▸ **The input**:
------

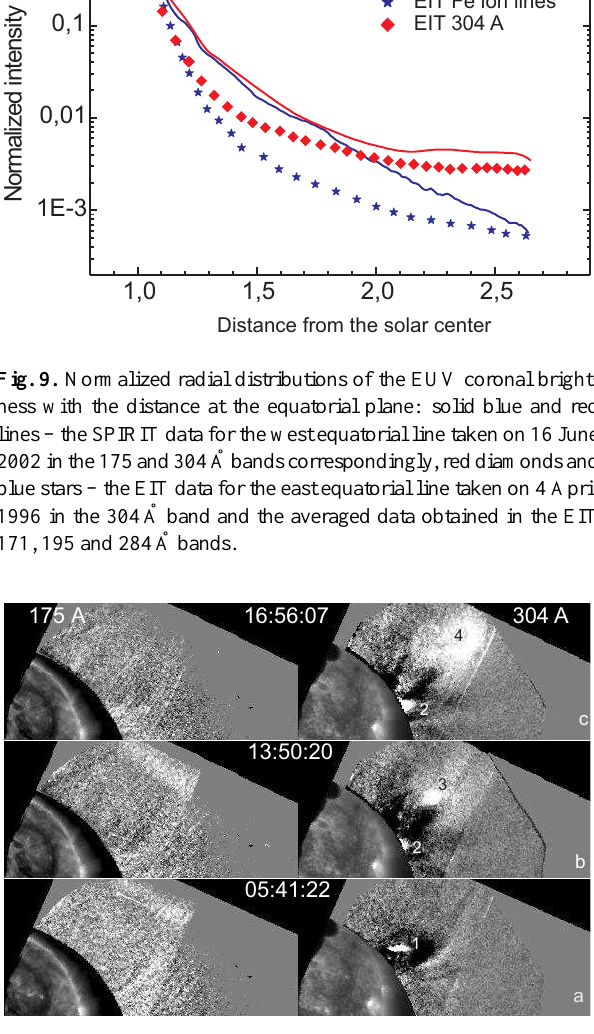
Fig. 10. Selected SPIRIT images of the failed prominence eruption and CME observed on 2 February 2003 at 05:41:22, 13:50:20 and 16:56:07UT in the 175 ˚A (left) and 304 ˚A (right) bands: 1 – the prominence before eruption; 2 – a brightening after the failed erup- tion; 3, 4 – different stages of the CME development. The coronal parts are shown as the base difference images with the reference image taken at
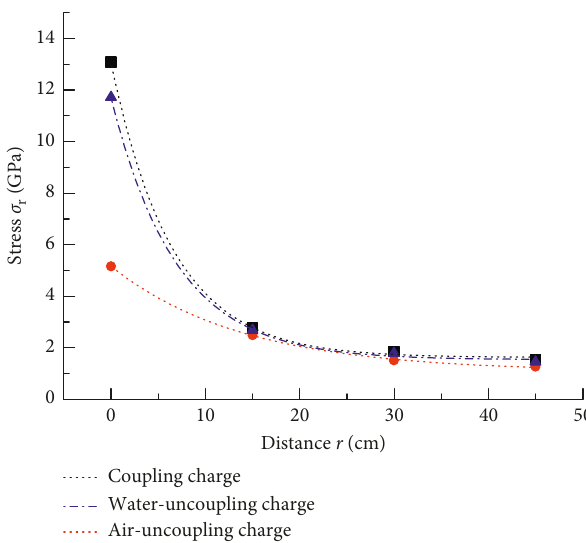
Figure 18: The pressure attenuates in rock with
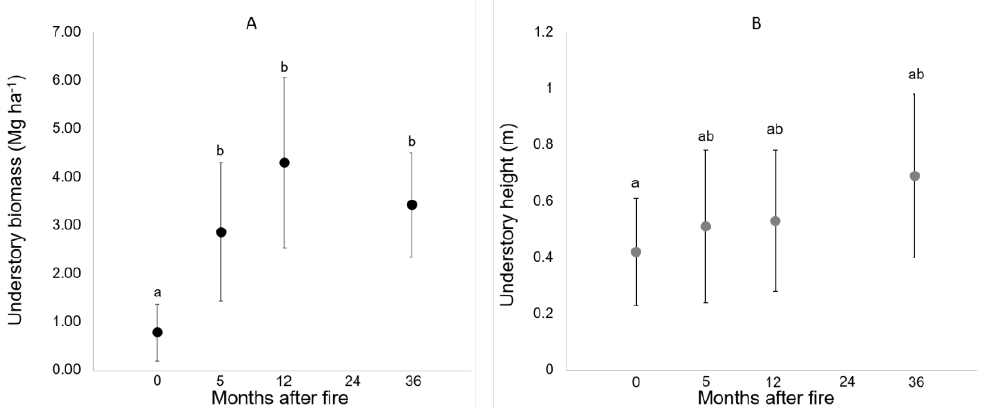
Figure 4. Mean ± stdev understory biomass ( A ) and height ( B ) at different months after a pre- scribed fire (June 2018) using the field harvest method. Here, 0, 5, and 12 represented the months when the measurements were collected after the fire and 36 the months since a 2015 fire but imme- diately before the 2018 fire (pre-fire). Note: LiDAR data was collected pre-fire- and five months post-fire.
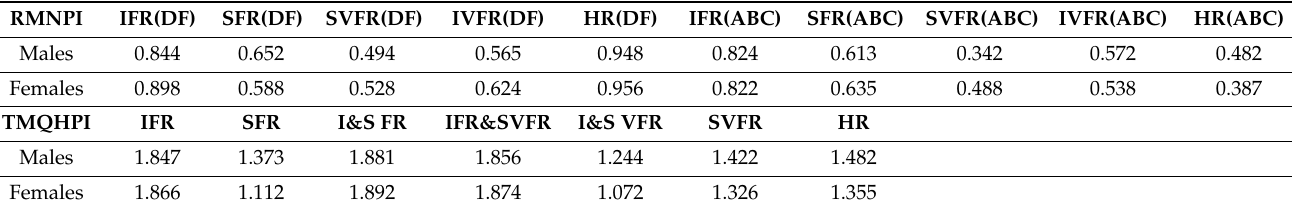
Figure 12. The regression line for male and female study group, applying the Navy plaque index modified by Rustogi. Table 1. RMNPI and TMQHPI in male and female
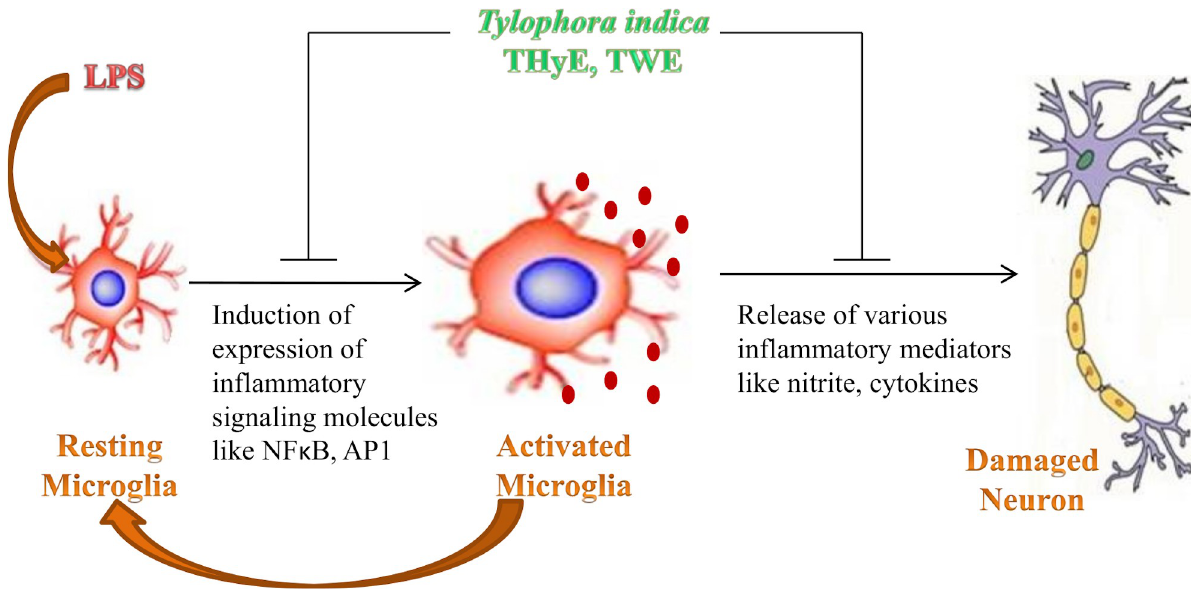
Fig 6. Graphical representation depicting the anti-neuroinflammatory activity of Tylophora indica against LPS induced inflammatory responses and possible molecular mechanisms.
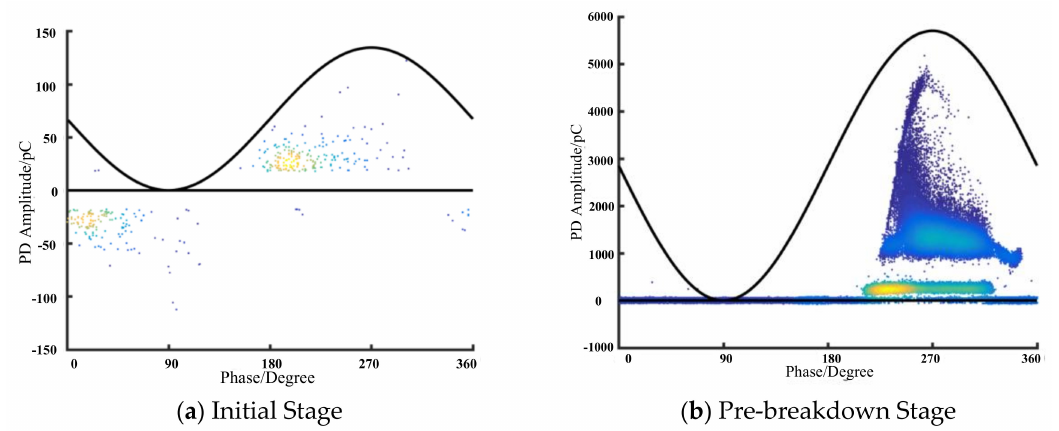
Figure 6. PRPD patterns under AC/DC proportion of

------

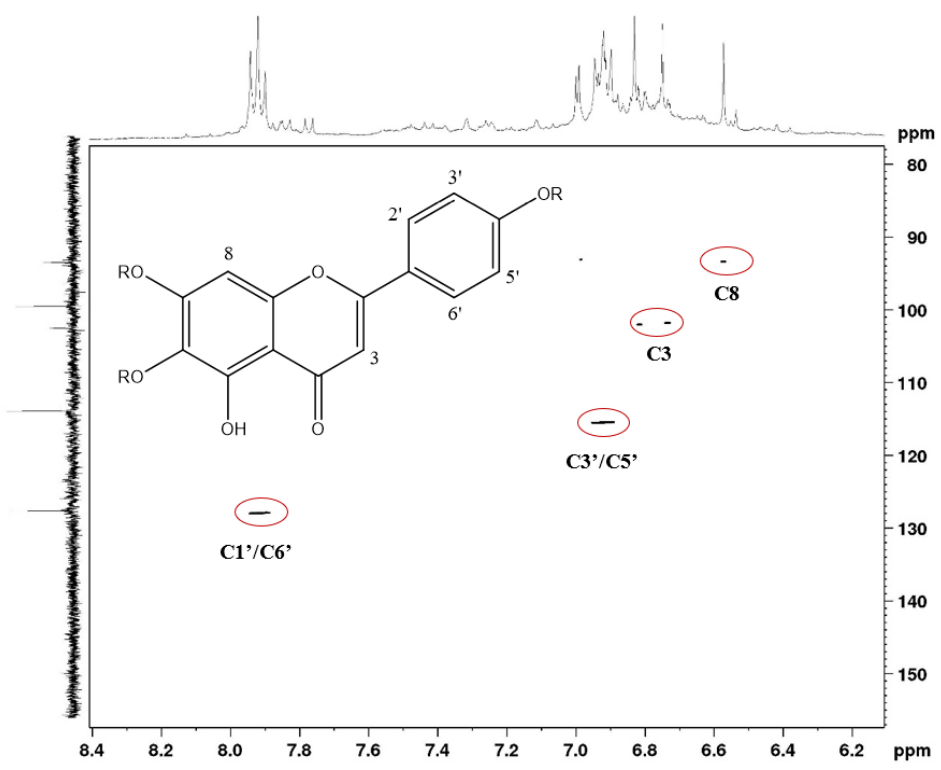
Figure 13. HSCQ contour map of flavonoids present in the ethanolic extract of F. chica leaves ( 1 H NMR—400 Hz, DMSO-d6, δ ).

------

▸ **Action item**: Both the line containing "Figure 18: The" and the line containing "Figure 4. Mean" above belong in the output, as do the lines between them. Print them exactly, without pictures.

▸ **Problem solution**:
Figure 18: The pressure attenuates in rock with
Figure 4. Mean ± stdev understory biomass ( A ) and height ( B ) at different months after a pre- scribed fire (June 2018) using the field harvest method. Here, 0, 5, and 12 represented the months when the measurements were collected after the fire and 36 the months since a 2015 fire but imme- diately before the 2018 fire (pre-fire). Note: LiDAR data was collected pre-fire- and five months post-fire.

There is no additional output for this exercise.